Prompt >>
Copy every line of the data that includes the string "served".

[Recorded data]
#####

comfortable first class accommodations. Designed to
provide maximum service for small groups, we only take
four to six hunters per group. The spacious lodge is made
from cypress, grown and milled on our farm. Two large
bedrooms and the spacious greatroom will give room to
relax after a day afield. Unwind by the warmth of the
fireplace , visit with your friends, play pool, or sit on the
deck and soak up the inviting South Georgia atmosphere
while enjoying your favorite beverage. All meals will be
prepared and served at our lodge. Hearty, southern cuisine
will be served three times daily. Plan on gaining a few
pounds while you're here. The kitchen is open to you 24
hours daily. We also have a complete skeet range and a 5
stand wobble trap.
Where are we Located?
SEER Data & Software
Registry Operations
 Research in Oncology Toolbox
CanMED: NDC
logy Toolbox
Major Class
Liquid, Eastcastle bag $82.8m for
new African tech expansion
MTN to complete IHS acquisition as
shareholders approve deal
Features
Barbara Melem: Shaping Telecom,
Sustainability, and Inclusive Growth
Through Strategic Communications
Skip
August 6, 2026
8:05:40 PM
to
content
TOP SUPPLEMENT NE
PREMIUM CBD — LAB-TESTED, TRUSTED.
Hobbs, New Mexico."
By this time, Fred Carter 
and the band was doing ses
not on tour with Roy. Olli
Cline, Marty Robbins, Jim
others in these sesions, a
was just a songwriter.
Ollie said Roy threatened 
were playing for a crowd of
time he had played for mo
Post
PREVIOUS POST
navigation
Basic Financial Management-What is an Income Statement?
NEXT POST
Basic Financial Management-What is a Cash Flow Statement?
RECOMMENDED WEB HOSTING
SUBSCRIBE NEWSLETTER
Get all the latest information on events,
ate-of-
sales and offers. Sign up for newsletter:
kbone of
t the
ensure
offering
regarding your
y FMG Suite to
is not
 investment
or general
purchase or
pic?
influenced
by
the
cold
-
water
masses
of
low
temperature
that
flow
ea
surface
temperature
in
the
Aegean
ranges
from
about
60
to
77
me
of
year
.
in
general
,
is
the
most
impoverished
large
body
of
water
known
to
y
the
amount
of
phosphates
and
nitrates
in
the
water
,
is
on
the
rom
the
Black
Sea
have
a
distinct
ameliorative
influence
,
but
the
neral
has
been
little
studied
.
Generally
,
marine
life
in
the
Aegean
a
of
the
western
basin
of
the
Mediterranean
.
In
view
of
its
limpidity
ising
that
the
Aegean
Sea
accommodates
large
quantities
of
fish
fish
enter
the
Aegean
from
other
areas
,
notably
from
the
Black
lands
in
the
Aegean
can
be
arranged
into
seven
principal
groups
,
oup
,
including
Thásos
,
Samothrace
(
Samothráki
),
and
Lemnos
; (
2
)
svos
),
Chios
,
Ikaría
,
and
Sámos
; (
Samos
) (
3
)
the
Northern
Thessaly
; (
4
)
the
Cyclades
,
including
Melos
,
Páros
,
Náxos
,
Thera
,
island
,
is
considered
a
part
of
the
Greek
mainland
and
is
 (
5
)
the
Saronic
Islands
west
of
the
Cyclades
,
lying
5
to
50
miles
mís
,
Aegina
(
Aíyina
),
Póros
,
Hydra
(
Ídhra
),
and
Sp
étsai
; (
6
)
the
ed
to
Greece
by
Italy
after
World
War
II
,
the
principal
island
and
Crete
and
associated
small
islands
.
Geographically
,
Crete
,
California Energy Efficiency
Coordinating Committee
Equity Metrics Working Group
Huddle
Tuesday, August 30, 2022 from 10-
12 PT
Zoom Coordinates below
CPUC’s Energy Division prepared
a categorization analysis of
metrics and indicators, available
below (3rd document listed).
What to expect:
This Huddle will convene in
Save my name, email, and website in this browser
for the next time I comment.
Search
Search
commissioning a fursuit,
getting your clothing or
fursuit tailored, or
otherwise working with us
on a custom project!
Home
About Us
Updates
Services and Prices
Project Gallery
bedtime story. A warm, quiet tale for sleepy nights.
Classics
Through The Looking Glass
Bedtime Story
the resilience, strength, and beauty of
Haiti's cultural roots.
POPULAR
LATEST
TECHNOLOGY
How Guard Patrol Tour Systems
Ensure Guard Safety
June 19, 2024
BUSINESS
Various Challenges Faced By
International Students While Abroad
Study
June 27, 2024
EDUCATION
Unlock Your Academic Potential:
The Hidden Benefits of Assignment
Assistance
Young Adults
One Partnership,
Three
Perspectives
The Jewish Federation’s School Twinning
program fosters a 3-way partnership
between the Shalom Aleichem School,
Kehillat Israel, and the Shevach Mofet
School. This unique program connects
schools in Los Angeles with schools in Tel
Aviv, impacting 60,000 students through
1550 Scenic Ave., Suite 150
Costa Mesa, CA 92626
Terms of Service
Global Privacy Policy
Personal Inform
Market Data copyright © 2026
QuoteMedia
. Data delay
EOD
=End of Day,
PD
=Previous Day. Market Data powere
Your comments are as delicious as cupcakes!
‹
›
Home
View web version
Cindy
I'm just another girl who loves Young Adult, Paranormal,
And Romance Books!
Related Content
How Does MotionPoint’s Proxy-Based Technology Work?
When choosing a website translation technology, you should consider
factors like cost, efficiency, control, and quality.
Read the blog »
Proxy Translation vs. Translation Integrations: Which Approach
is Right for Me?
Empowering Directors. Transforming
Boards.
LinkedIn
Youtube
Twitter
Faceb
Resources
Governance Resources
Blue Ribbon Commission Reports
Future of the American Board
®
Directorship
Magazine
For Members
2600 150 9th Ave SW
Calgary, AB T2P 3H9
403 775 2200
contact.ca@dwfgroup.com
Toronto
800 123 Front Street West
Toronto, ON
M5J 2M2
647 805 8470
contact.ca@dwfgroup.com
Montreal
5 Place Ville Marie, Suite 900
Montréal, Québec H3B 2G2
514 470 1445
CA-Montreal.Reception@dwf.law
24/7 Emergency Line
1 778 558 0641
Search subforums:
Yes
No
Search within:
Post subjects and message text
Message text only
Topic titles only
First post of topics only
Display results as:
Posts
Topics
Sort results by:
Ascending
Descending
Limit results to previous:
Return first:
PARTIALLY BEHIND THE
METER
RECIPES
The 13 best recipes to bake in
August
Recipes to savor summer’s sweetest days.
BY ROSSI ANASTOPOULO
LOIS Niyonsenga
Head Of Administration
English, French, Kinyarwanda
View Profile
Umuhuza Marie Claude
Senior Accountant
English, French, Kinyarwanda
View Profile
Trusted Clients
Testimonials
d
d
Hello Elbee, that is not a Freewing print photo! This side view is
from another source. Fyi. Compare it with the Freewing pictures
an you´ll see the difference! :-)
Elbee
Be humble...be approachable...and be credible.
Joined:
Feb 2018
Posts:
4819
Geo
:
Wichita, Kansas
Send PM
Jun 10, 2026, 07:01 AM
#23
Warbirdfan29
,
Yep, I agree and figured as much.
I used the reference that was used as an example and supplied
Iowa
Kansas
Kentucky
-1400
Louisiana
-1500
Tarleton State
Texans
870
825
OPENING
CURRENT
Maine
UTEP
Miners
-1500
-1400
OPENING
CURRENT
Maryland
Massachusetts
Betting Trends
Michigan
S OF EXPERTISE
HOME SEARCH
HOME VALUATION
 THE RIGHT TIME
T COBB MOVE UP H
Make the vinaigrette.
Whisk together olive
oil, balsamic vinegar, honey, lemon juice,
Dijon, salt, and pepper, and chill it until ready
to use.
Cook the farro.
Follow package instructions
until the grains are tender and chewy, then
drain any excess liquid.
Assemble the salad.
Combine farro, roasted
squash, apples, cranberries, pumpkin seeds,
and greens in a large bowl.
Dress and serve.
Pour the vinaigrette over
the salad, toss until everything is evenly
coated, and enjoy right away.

#####

Your response >>
prepared and served at our lodge. Hearty, southern cuisine
will be served three times daily. Plan on gaining a few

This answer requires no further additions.